The doctrine of adverse possession discourages disuse of property. According to the doctrine, if property was abandoned, and someone else "squatted" on it for a number of years, the squatter could gain control over the land. If the squatter abandons the property for a period, or if the rightful owner effectively removes the squatter's access even temporarily during the statutory period, or gives his permission, the squatter loses the benefit of that possession. If that squatter later retakes possession of the property, that squatter must, in order to acquire title, remain on the property for a full statutory period after the date on which the squatter retook possession. However, one squatter may pass along continuous possession to another squatter, known as "tacking", until the adverse possession period is complete. In the United States, squatting laws vary from state to state and city to city.
Sadly, the folks contemplating squatting usually are not that astute or smart - but likely have drug or alcohol or mental illness problems. Most "squats" are abandoned houses or buildings that are not up-to-code nor safe or desirable places to live. Still others subscribe to weird "tax protester" or "sovereign nation" sites and philosophies, and call attention to themselves by filing bogus "adverse possession deeds" with the county clerk's office - which often serves to alert law enforcement and gets their ass tossed out - and into jail (well, at least now they have three hots, a squat, and a cot!):
So in July 2011, after looking around, the couple found a suitable home in Granby, changed the locks and moved in. (The owner had let the property go into foreclosure and moved to Hawaii.)
This worked out fine for Bruno and Gutierrez-Vite until October 2011, when, based on further advice from their consultant, they prepared and recorded a document they called "Affidavit of Adverse Possession." The Fraser/Winter Park Police Department got wind of this document and, on Oct. 26, paid a visit to the property.
The police gave the couple a week to move out. When they didn't, the police changed the locks and posted "no trespassing" and "no occupancy" signs at the property.

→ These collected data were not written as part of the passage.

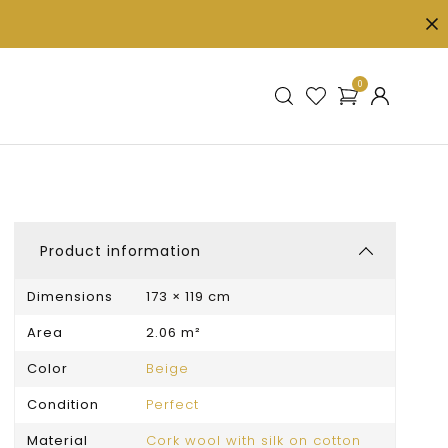
0
Product information
Dimensions
173 × 119 cm
Area
2.06 m²
Color
Beige
Condition
Perfect
Material
Cork wool with silk on cotton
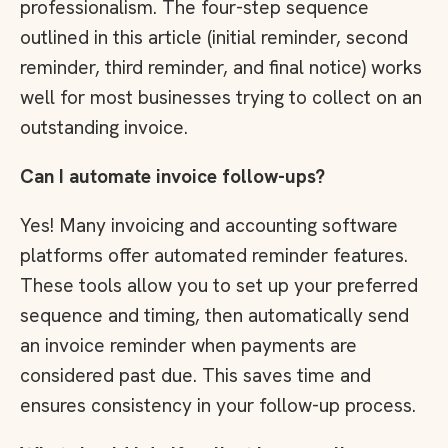
professionalism. The four-step sequence
outlined in this article (initial reminder, second
reminder, third reminder, and final notice) works
well for most businesses trying to collect on an
outstanding invoice.
Can I automate invoice follow-ups?
Yes! Many invoicing and accounting software
platforms offer automated reminder features.
These tools allow you to set up your preferred
sequence and timing, then automatically send
an invoice reminder when payments are
considered past due. This saves time and
ensures consistency in your follow-up process.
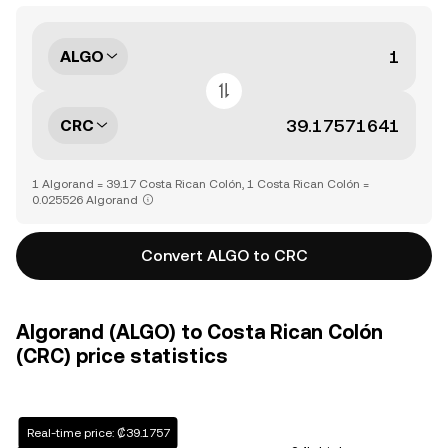
ALGO
CRC
1 Algorand = 39.17 Costa Rican Colón, 1 Costa Rican Colón =
0.025526 Algorand
Convert ALGO to CRC
Algorand (ALGO) to Costa Rican Colón
(CRC) price statistics
Real-time price: ₡39.1757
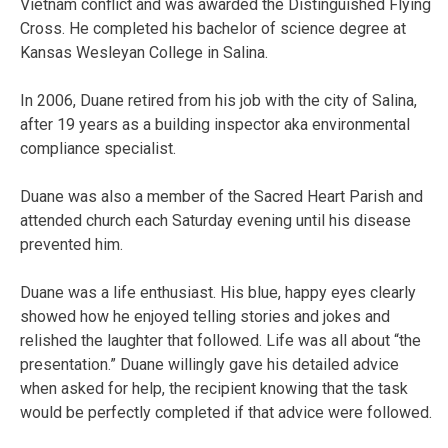
Vietnam conflict and was awarded the Distinguished Flying
Cross. He completed his bachelor of science degree at
Kansas Wesleyan College in Salina.
In 2006, Duane retired from his job with the city of Salina,
after 19 years as a building inspector aka environmental
compliance specialist.
Duane was also a member of the Sacred Heart Parish and
attended church each Saturday evening until his disease
prevented him.
Duane was a life enthusiast. His blue, happy eyes clearly
showed how he enjoyed telling stories and jokes and
relished the laughter that followed. Life was all about “the
presentation.” Duane willingly gave his detailed advice
when asked for help, the recipient knowing that the task
would be perfectly completed if that advice were followed.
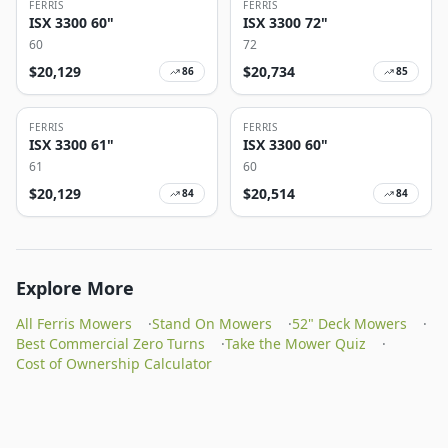
FERRIS
FERRIS
ISX 3300 60"
ISX 3300 72"
60
72
$
20,129
$
20,734
86
85
FERRIS
FERRIS
ISX 3300 61"
ISX 3300 60"
61
60
$
20,129
$
20,514
84
84
Explore More
All Ferris Mowers
·
Stand On Mowers
·
52" Deck Mowers
·
Best Commercial Zero Turns
·
Take the Mower Quiz
·
Cost of Ownership Calculator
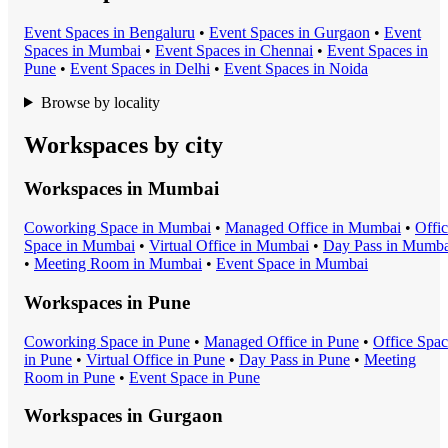
Event Space
s in
Bengaluru
•
Event Space
s in
Gurgaon
•
Event
Space
s in
Mumbai
•
Event Space
s in
Chennai
•
Event Space
s in
Pune
•
Event Space
s in
Delhi
•
Event Space
s in
Noida
Browse by locality
Workspaces by city
Workspaces in
Mumbai
Coworking Space
in
Mumbai
•
Managed Office
in
Mumbai
•
Offi
Space
in
Mumbai
•
Virtual Office
in
Mumbai
•
Day Pass
in
Mumba
•
Meeting Room
in
Mumbai
•
Event Space
in
Mumbai
Workspaces in
Pune
Coworking Space
in
Pune
•
Managed Office
in
Pune
•
Office Spa
in
Pune
•
Virtual Office
in
Pune
•
Day Pass
in
Pune
•
Meeting
Room
in
Pune
•
Event Space
in
Pune
Workspaces in
Gurgaon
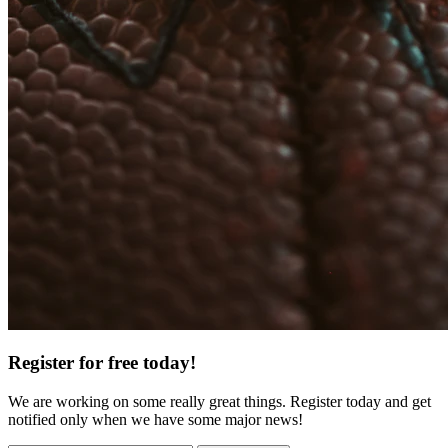
Register for free today!
We are working on some really great things. Register today and get
notified only when we have some major news!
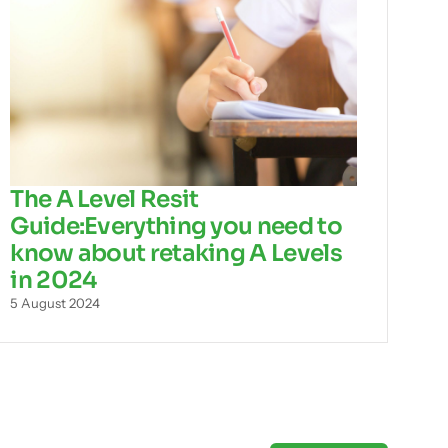
The A Level Resit
Guide:Everything you need to
know about retaking A Levels
in 2024
5 August 2024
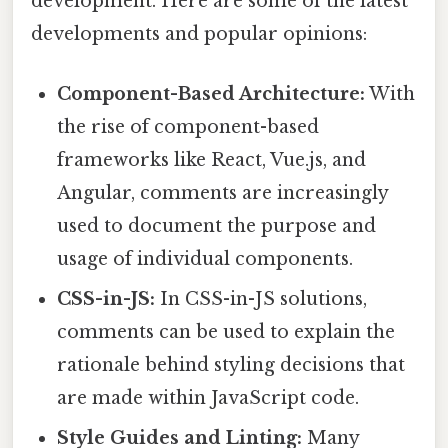
development. Here are some of the latest
developments and popular opinions:
Component-Based Architecture:
With
the rise of component-based
frameworks like React, Vue.js, and
Angular, comments are increasingly
used to document the purpose and
usage of individual components.
CSS-in-JS:
In CSS-in-JS solutions,
comments can be used to explain the
rationale behind styling decisions that
are made within JavaScript code.
Style Guides and Linting:
Many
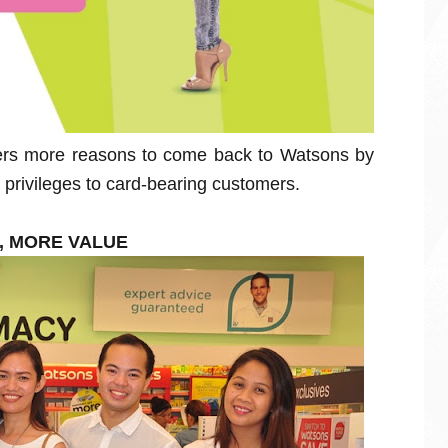
rs more reasons to come back to Watsons by
privileges to card-bearing customers.
S, MORE VALUE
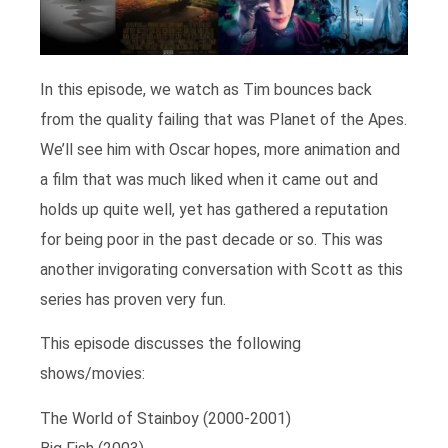
In this episode, we watch as Tim bounces back
from the quality failing that was Planet of the Apes.
We’ll see him with Oscar hopes, more animation and
a film that was much liked when it came out and
holds up quite well, yet has gathered a reputation
for being poor in the past decade or so. This was
another invigorating conversation with Scott as this
series has proven very fun.
This episode discusses the following
shows/movies:
The World of Stainboy (2000-2001)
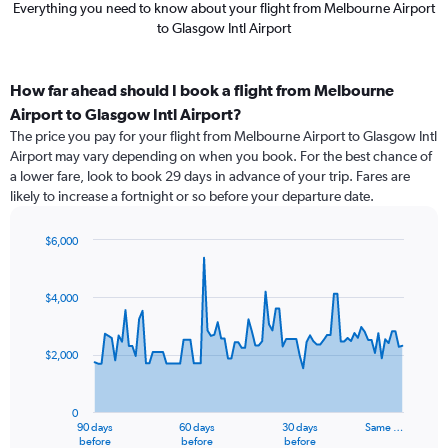
Everything you need to know about your flight from Melbourne Airport
to Glasgow Intl Airport
How far ahead should I book a flight from Melbourne
Airport to Glasgow Intl Airport?
The price you pay for your flight from Melbourne Airport to Glasgow Intl
Airport may vary depending on when you book. For the best chance of
a lower fare, look to book 29 days in advance of your trip. Fares are
likely to increase a fortnight or so before your departure date.
$6,000
Chart
Chart
graphic.
with
91
$4,000
data
points.
$2,000
The
chart
has
0
1
90 days
60 days
30 days
Same …
X
End
before
before
before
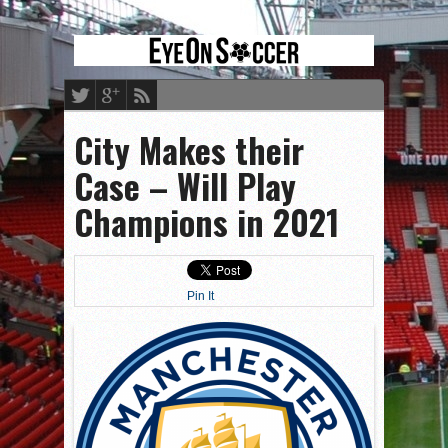
City Makes their
Case – Will Play
Champions in 2021
Pin It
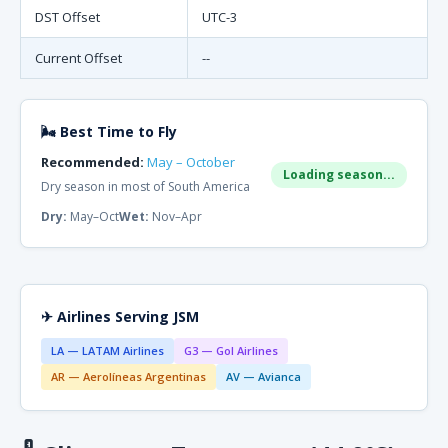
DST Offset
UTC-3
Current Offset
--
🌬 Best Time to Fly
Recommended:
May – October
Loading season...
Dry season in most of South America
Dry:
May–Oct
Wet:
Nov–Apr
✈ Airlines Serving JSM
LA — LATAM Airlines
G3 — Gol Airlines
AR — Aerolíneas Argentinas
AV — Avianca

Instead of moving out, the couple recorded other creative, bogus documents they thought would further their claim to a right to possess the property. Not surprisingly, their arrests followed.
At his trial, Bruno tried to defend himself by arguing that the law of adverse possession allowed him to do what he did. The trial judge quickly concluded this was nonsense and refused to allow this defense to be presented to the jury.